• [The records]
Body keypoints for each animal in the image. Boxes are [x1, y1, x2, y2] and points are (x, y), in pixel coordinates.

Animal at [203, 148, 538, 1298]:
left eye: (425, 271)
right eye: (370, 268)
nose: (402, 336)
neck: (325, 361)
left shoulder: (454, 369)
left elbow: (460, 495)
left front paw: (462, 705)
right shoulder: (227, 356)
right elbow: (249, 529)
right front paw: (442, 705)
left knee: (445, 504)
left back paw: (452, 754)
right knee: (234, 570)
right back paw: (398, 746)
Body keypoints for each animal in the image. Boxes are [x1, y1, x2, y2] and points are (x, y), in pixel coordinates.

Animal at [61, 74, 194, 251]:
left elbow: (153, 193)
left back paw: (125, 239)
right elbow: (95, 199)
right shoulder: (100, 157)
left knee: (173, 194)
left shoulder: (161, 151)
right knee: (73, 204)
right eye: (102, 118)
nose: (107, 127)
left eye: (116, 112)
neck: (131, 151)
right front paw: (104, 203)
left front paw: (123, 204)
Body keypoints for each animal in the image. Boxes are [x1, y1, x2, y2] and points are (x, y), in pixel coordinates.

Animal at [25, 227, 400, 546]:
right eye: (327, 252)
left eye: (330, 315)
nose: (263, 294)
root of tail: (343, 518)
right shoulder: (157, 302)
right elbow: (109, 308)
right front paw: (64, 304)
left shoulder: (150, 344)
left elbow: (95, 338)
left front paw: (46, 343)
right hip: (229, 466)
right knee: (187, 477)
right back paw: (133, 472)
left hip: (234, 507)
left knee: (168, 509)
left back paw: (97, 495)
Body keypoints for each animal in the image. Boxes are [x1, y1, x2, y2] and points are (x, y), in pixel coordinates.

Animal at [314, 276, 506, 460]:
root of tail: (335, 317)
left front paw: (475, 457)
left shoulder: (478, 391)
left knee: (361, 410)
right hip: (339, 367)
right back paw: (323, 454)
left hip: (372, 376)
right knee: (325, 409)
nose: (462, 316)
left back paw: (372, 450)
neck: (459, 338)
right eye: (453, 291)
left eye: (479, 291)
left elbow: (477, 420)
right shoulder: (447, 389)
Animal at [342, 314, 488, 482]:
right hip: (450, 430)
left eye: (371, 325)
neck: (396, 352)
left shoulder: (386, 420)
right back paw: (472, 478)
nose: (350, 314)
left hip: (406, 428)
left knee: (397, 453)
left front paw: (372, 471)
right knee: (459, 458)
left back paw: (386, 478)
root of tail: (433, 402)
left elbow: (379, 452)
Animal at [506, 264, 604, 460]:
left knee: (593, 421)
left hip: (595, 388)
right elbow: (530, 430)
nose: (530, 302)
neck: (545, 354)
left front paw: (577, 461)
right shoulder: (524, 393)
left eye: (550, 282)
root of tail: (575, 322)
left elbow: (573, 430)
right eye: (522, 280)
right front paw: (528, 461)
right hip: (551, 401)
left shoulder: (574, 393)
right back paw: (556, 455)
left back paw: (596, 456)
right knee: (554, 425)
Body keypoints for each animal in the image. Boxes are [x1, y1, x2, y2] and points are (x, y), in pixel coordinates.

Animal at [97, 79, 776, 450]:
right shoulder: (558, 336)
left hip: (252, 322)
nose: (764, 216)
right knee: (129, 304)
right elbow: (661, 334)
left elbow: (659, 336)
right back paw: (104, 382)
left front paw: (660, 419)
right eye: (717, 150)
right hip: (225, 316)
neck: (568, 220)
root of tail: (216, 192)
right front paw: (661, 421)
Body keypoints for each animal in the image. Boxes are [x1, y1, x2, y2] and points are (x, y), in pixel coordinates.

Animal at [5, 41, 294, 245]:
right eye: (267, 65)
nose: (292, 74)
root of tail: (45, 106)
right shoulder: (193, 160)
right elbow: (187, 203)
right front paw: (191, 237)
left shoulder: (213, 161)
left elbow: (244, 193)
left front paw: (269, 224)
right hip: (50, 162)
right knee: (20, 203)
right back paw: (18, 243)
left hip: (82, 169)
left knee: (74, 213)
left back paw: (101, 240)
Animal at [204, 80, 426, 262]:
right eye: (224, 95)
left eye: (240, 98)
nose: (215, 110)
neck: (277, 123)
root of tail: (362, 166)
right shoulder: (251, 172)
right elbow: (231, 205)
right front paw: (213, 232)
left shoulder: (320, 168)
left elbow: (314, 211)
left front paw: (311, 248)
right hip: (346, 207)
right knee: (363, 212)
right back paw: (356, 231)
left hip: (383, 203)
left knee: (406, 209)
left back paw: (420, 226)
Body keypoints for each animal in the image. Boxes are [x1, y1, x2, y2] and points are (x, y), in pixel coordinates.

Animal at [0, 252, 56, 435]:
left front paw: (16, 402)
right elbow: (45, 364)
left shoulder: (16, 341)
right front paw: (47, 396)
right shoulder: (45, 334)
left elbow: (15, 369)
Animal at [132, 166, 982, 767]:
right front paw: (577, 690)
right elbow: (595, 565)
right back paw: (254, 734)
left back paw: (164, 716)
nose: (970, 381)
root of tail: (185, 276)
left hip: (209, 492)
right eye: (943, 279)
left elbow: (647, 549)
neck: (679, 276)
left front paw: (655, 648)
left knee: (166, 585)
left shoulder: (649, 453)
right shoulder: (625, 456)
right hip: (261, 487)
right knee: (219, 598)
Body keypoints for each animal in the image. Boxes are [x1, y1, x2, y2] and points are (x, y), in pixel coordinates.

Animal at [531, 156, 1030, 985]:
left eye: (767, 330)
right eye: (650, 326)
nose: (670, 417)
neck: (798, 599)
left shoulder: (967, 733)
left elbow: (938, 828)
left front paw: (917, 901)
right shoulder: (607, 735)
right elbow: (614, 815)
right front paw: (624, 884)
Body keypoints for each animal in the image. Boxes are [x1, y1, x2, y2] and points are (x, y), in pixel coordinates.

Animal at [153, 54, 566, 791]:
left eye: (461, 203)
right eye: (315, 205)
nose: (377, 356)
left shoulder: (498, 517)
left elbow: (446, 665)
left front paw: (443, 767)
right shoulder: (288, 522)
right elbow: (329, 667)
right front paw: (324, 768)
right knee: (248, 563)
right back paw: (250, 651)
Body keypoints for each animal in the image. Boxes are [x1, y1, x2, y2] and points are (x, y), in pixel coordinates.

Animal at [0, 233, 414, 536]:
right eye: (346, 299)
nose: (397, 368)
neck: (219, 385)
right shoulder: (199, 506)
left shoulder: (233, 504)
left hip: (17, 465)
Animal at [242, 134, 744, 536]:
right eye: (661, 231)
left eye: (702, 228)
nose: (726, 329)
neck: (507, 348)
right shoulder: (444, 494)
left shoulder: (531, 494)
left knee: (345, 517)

• [Task details] What you write must be identical to the material above.

• [Written response]
Body keypoints for each animal in the image. Boxes are [x1, y1, x2, y2] and points are (x, y), in pixel coordinates.

Animal at [203, 148, 538, 1298]:
left eye: (425, 271)
right eye: (370, 268)
nose: (402, 336)
neck: (325, 361)
left shoulder: (454, 369)
left elbow: (460, 495)
left front paw: (462, 705)
right shoulder: (227, 356)
right elbow: (249, 529)
right front paw: (442, 705)
left knee: (445, 504)
left back paw: (452, 754)
right knee: (234, 570)
right back paw: (398, 746)
Body keypoints for each animal in the image. Boxes are [x1, y1, x2, y2] and points are (x, y), in pixel coordinates.

Animal at [61, 74, 194, 251]:
left elbow: (153, 193)
left back paw: (125, 239)
right elbow: (95, 199)
right shoulder: (100, 157)
left knee: (173, 194)
left shoulder: (161, 151)
right knee: (73, 204)
right eye: (102, 118)
nose: (107, 127)
left eye: (116, 112)
neck: (131, 151)
right front paw: (104, 203)
left front paw: (123, 204)
Body keypoints for each animal in the image. Boxes are [x1, y1, x2, y2] and points are (x, y), in pixel coordinates.

Animal at [25, 227, 400, 546]:
right eye: (327, 252)
left eye: (330, 315)
nose: (263, 294)
root of tail: (343, 518)
right shoulder: (157, 302)
right elbow: (109, 308)
right front paw: (64, 304)
left shoulder: (150, 344)
left elbow: (95, 338)
left front paw: (46, 343)
right hip: (229, 466)
right knee: (187, 477)
right back paw: (133, 472)
left hip: (234, 507)
left knee: (168, 509)
left back paw: (97, 495)
Body keypoints for each animal in the image. Boxes are [x1, y1, x2, y2] and points are (x, y), in pixel coordinates.

Animal at [314, 276, 506, 460]:
root of tail: (335, 317)
left front paw: (475, 457)
left shoulder: (478, 391)
left knee: (361, 410)
right hip: (339, 367)
right back paw: (323, 454)
left hip: (372, 376)
right knee: (325, 409)
nose: (462, 316)
left back paw: (372, 450)
neck: (459, 338)
right eye: (453, 291)
left eye: (479, 291)
left elbow: (477, 420)
right shoulder: (447, 389)
Animal at [342, 314, 488, 482]:
right hip: (450, 430)
left eye: (371, 325)
neck: (396, 352)
left shoulder: (386, 420)
right back paw: (472, 478)
nose: (350, 314)
left hip: (406, 428)
left knee: (397, 453)
left front paw: (372, 471)
right knee: (459, 458)
left back paw: (386, 478)
root of tail: (433, 402)
left elbow: (379, 452)
Animal at [506, 264, 604, 460]:
left knee: (593, 421)
left hip: (595, 388)
right elbow: (530, 430)
nose: (530, 302)
neck: (545, 354)
left front paw: (577, 461)
right shoulder: (524, 393)
left eye: (550, 282)
root of tail: (575, 322)
left elbow: (573, 430)
right eye: (522, 280)
right front paw: (528, 461)
right hip: (551, 401)
left shoulder: (574, 393)
right back paw: (556, 455)
left back paw: (596, 456)
right knee: (554, 425)
Body keypoints for each animal in the image. Boxes are [x1, y1, x2, y2] and points are (x, y), in pixel coordinates.

Animal at [97, 79, 776, 450]:
right shoulder: (558, 336)
left hip: (252, 322)
nose: (764, 216)
right knee: (129, 304)
right elbow: (661, 334)
left elbow: (659, 336)
right back paw: (104, 382)
left front paw: (660, 419)
right eye: (717, 150)
right hip: (225, 316)
neck: (568, 220)
root of tail: (216, 192)
right front paw: (661, 421)
Body keypoints for each animal in the image. Boxes are [x1, y1, x2, y2] and points are (x, y), in pixel coordinates.

Animal at [5, 41, 294, 245]:
right eye: (267, 65)
nose: (292, 74)
root of tail: (45, 106)
right shoulder: (193, 160)
right elbow: (187, 203)
right front paw: (191, 237)
left shoulder: (213, 161)
left elbow: (244, 193)
left front paw: (269, 224)
right hip: (50, 162)
right knee: (20, 203)
right back paw: (18, 243)
left hip: (82, 169)
left knee: (74, 213)
left back paw: (101, 240)
Animal at [204, 80, 426, 262]:
right eye: (224, 95)
left eye: (240, 98)
nose: (215, 110)
neck: (277, 123)
root of tail: (362, 166)
right shoulder: (251, 172)
right elbow: (231, 205)
right front paw: (213, 232)
left shoulder: (320, 168)
left elbow: (314, 211)
left front paw: (311, 248)
right hip: (346, 207)
right knee: (363, 212)
right back paw: (356, 231)
left hip: (383, 203)
left knee: (406, 209)
left back paw: (420, 226)
Body keypoints for each animal in the image. Boxes are [x1, y1, x2, y2] and points are (x, y), in pixel coordinates.

Animal at [0, 252, 56, 435]:
left front paw: (16, 402)
right elbow: (45, 364)
left shoulder: (16, 341)
right front paw: (47, 396)
right shoulder: (45, 334)
left elbow: (15, 369)
Animal at [132, 166, 982, 767]:
right front paw: (577, 690)
right elbow: (595, 565)
right back paw: (254, 734)
left back paw: (164, 716)
nose: (970, 381)
root of tail: (185, 276)
left hip: (209, 492)
right eye: (943, 279)
left elbow: (647, 549)
neck: (679, 276)
left front paw: (655, 648)
left knee: (166, 585)
left shoulder: (649, 453)
right shoulder: (625, 456)
right hip: (261, 487)
right knee: (219, 598)
Body keypoints for each animal in the image. Boxes are [x1, y1, x2, y2] and points are (x, y), in pixel coordinates.

Animal at [531, 156, 1030, 985]:
left eye: (767, 330)
right eye: (650, 326)
nose: (670, 417)
neck: (798, 599)
left shoulder: (967, 733)
left elbow: (938, 828)
left front paw: (917, 901)
right shoulder: (607, 735)
right elbow: (614, 815)
right front paw: (624, 884)
Body keypoints for each animal in the image. Boxes are [x1, y1, x2, y2] and points are (x, y), in pixel coordinates.

Animal at [153, 54, 566, 791]:
left eye: (461, 203)
right eye: (315, 205)
nose: (377, 356)
left shoulder: (498, 517)
left elbow: (446, 665)
left front paw: (443, 767)
right shoulder: (288, 522)
right elbow: (329, 667)
right front paw: (324, 768)
right knee: (248, 563)
right back paw: (250, 651)
Body keypoints for each animal in the image. Boxes are [x1, y1, x2, y2] and points are (x, y), in pixel coordinates.

Animal at [0, 233, 414, 536]:
right eye: (346, 299)
nose: (397, 368)
neck: (219, 385)
right shoulder: (199, 506)
left shoulder: (233, 504)
left hip: (17, 465)
Animal at [242, 134, 744, 536]:
right eye: (661, 231)
left eye: (702, 228)
nose: (726, 329)
neck: (507, 348)
right shoulder: (444, 494)
left shoulder: (531, 494)
left knee: (345, 517)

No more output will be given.